• **EXERCISE**
Return, verbatim and in full, the records that follow, but not their pictures.

---------- AVAILABLE DATA ----------

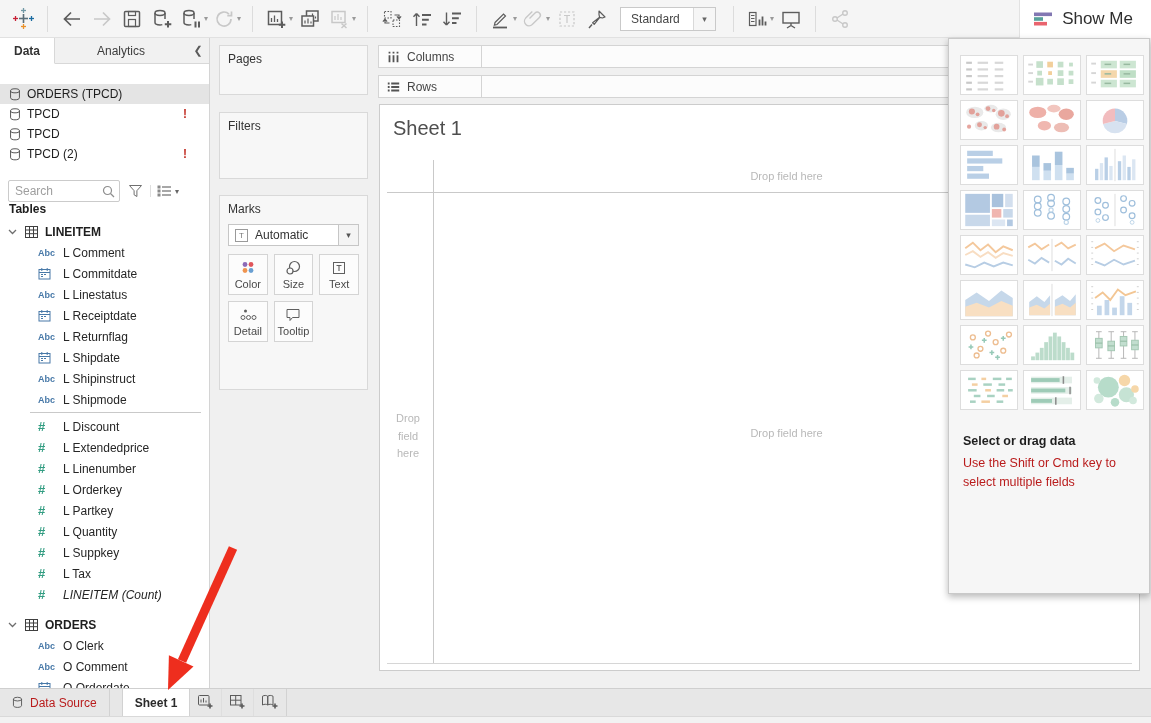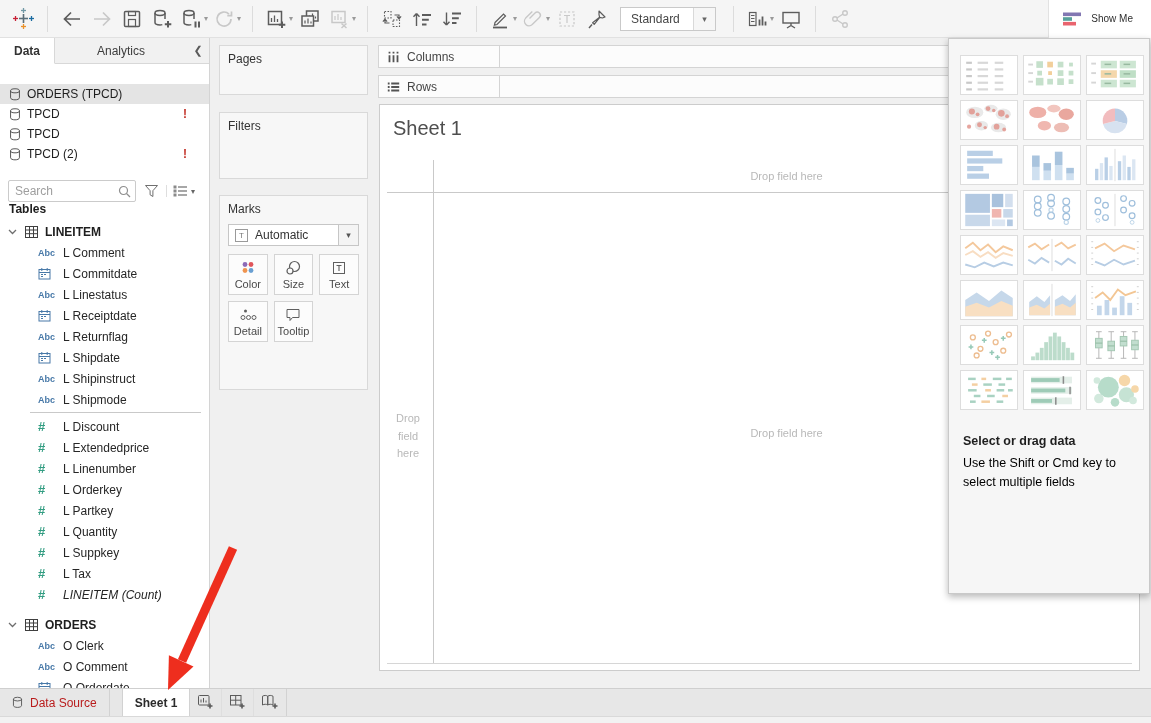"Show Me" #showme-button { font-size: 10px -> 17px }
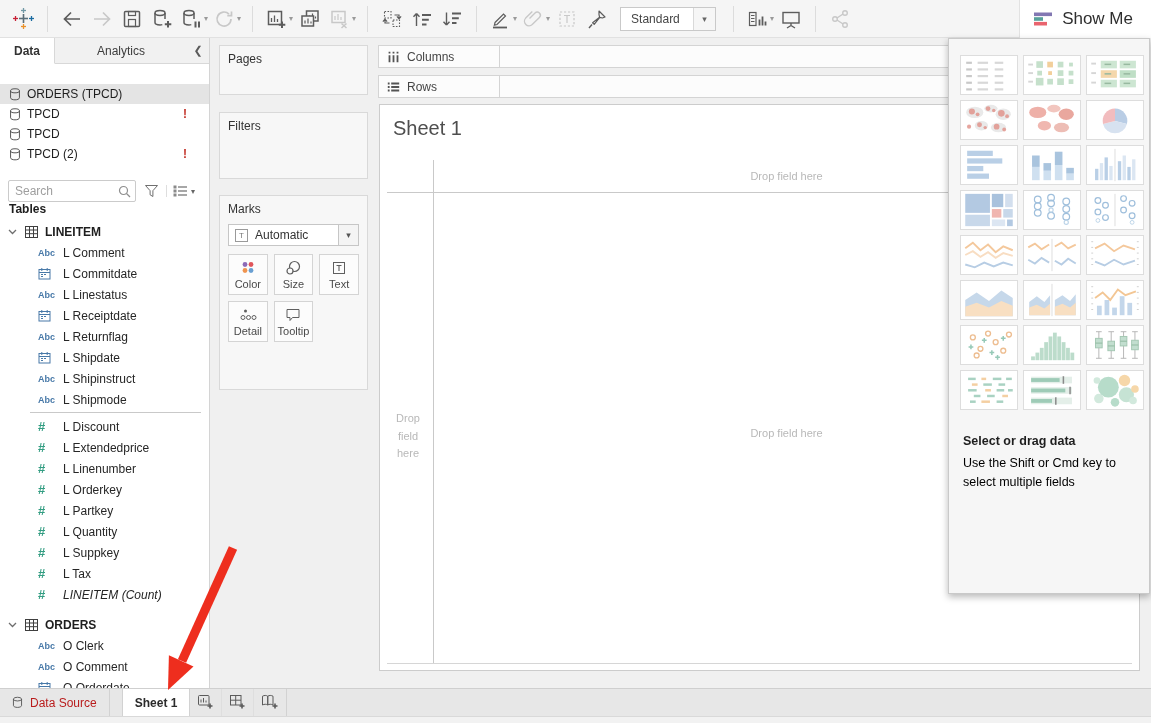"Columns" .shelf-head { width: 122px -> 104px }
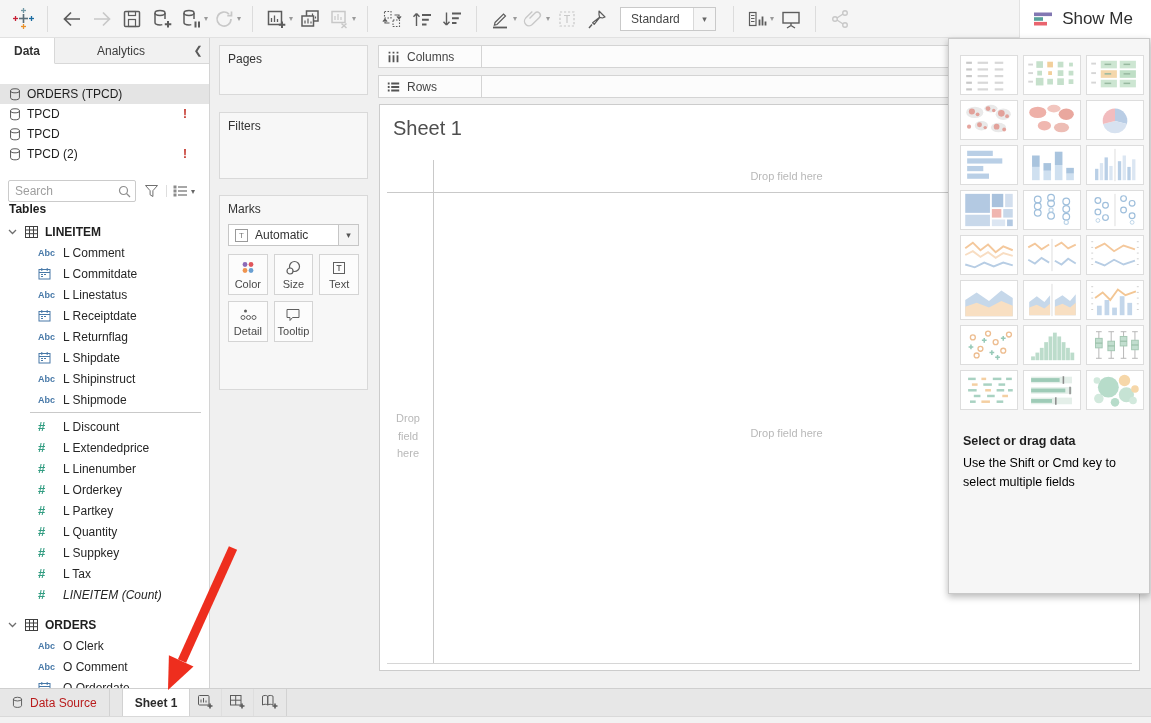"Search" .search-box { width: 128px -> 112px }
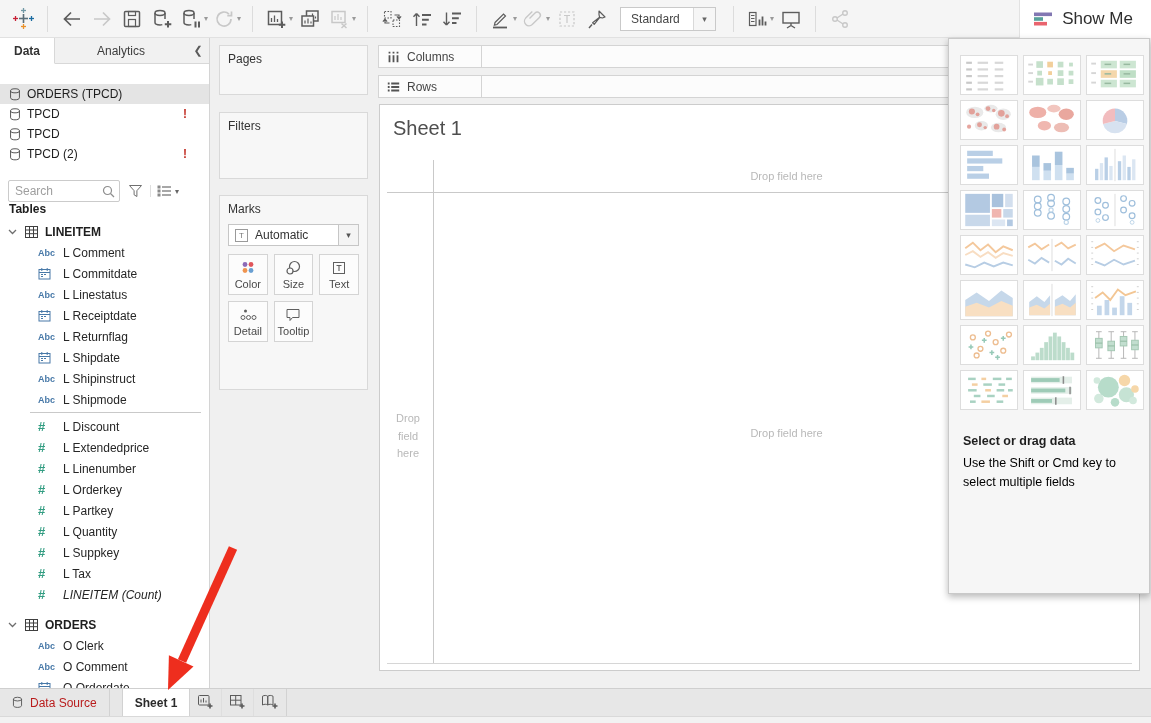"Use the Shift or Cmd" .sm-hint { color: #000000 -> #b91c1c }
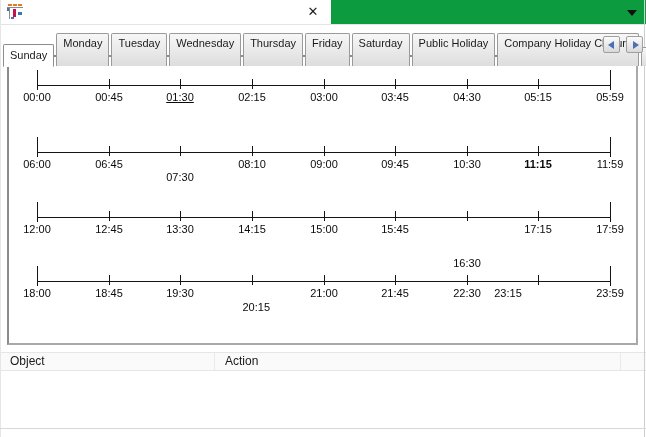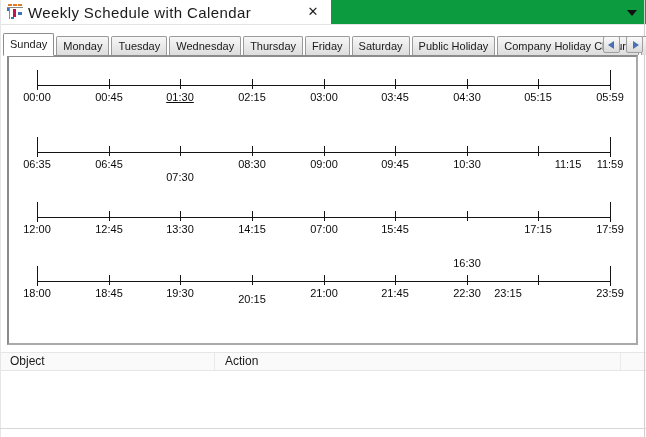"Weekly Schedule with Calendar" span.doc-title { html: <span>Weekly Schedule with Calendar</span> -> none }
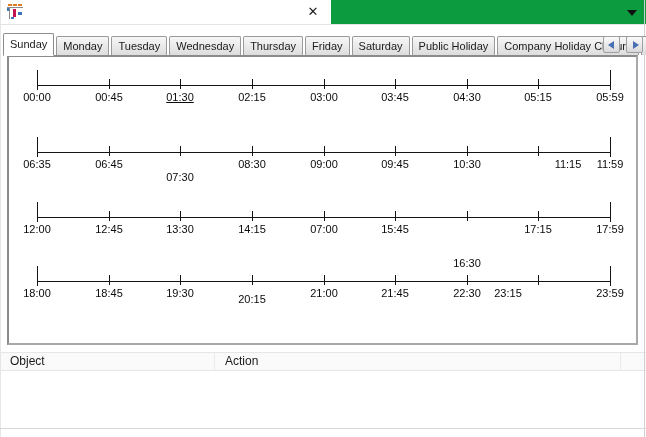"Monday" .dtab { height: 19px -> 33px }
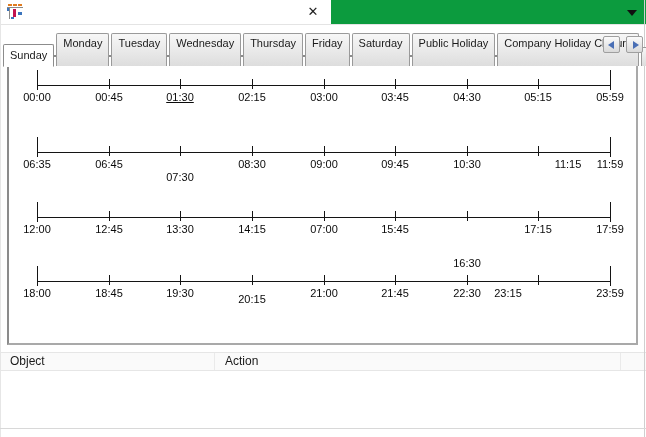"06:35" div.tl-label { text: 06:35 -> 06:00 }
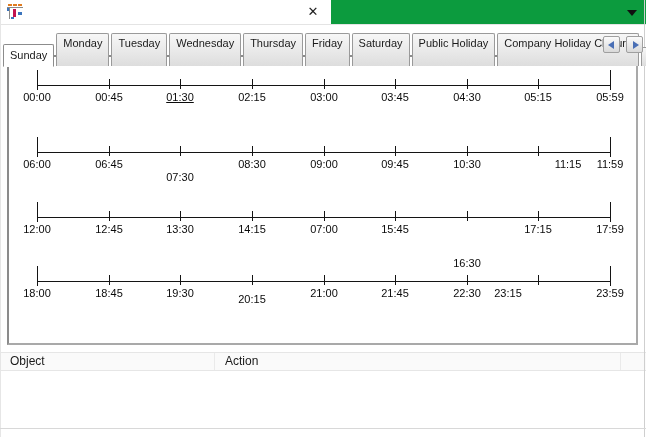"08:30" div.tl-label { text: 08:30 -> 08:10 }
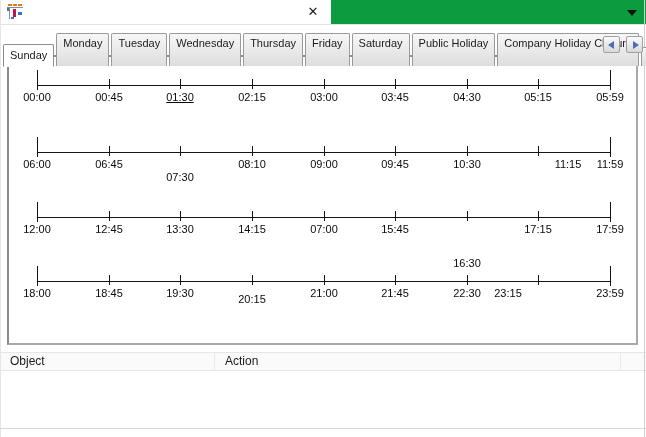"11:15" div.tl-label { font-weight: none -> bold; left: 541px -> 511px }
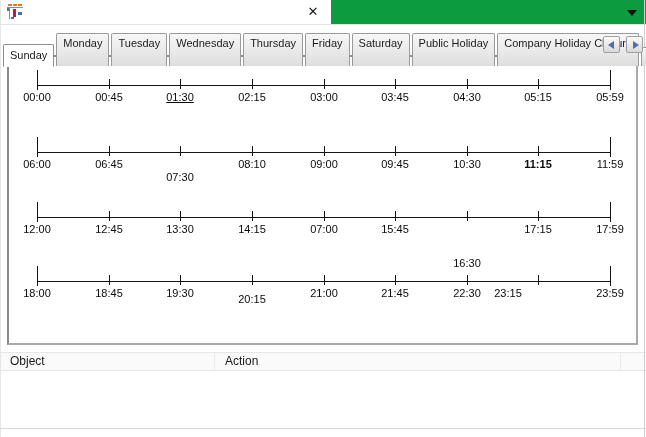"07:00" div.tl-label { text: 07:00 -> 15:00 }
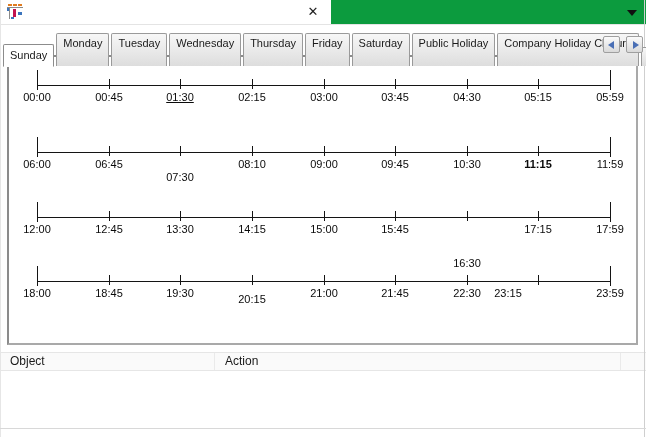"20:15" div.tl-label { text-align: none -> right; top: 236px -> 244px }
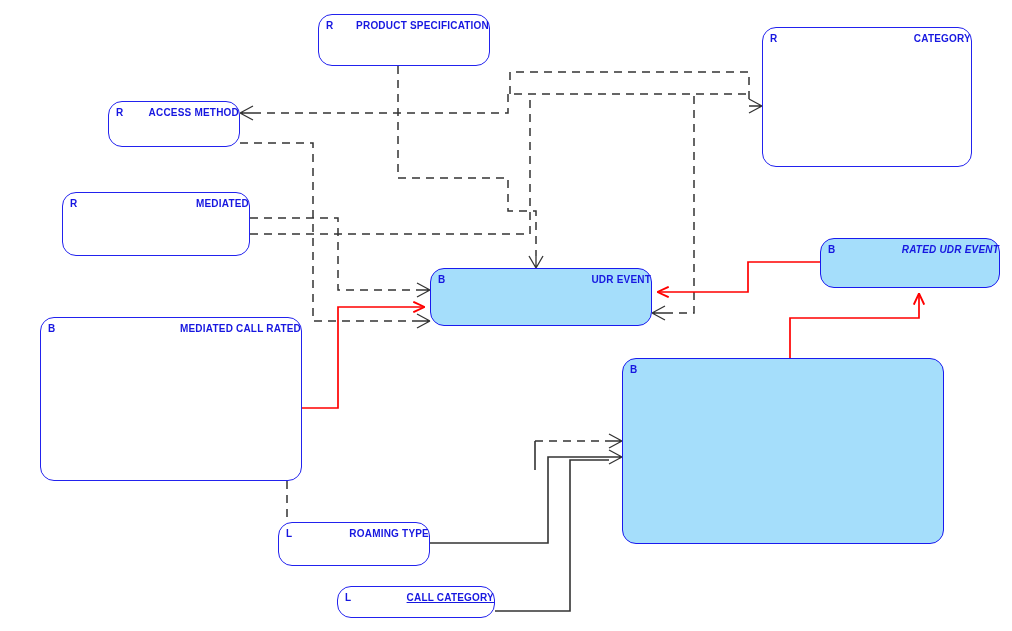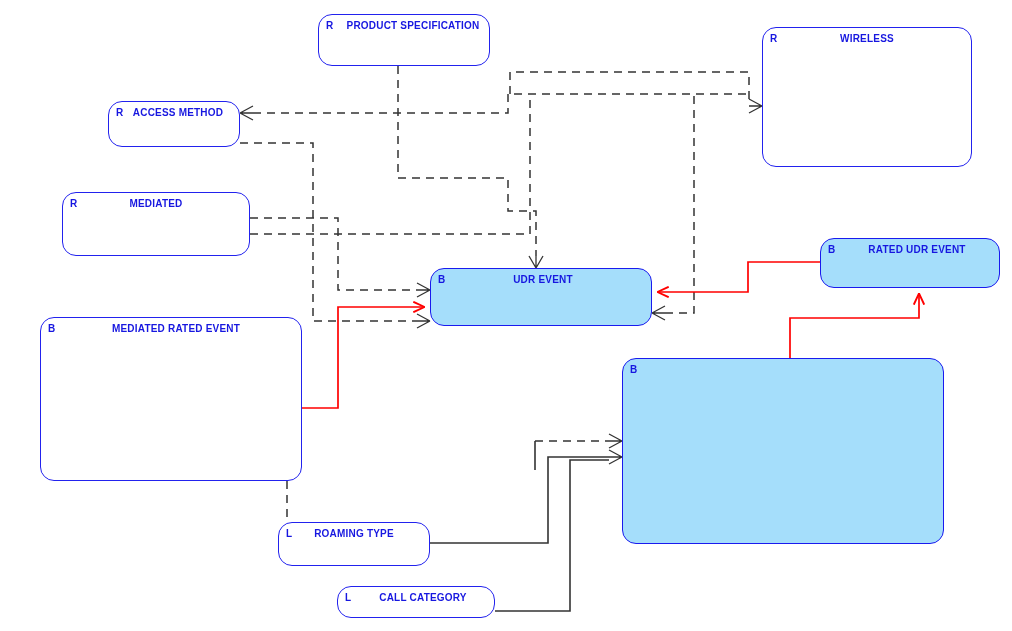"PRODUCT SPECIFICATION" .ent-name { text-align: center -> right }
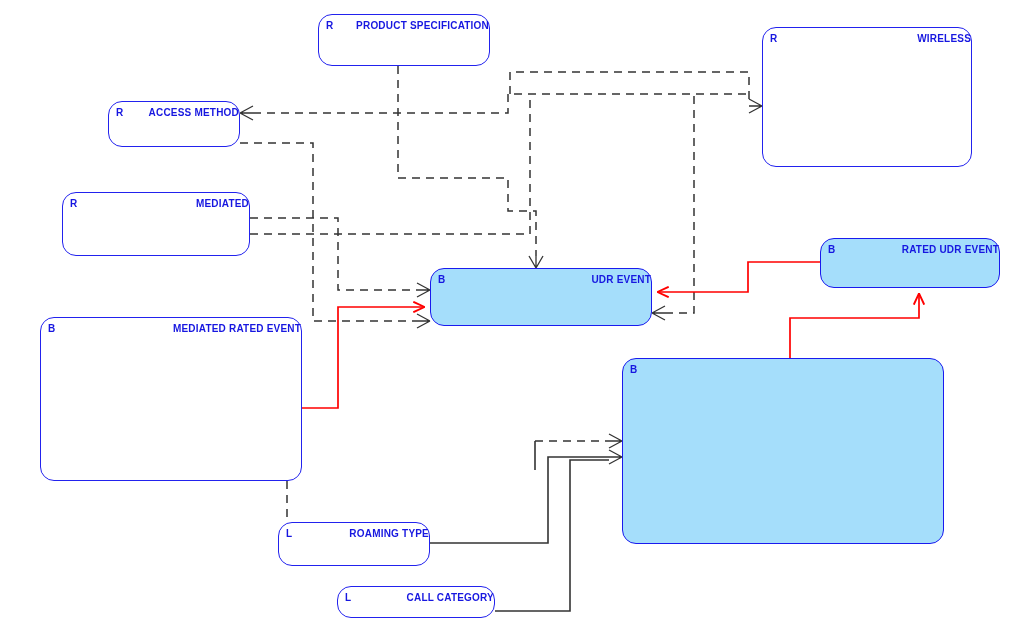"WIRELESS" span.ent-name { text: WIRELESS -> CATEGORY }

----------

• **EXERCISE OUTPUT**
"Show Me" #showme-button { font-size: 10px -> 17px }
"Columns" .shelf-head { width: 122px -> 104px }
"Search" .search-box { width: 128px -> 112px }
"Use the Shift or Cmd" .sm-hint { color: #000000 -> #b91c1c }
"Weekly Schedule with Calendar" span.doc-title { html: <span>Weekly Schedule with Calendar</span> -> none }
"Monday" .dtab { height: 19px -> 33px }
"06:35" div.tl-label { text: 06:35 -> 06:00 }
"08:30" div.tl-label { text: 08:30 -> 08:10 }
"11:15" div.tl-label { font-weight: none -> bold; left: 541px -> 511px }
"07:00" div.tl-label { text: 07:00 -> 15:00 }
"20:15" div.tl-label { text-align: none -> right; top: 236px -> 244px }
"PRODUCT SPECIFICATION" .ent-name { text-align: center -> right }
"WIRELESS" span.ent-name { text: WIRELESS -> CATEGORY }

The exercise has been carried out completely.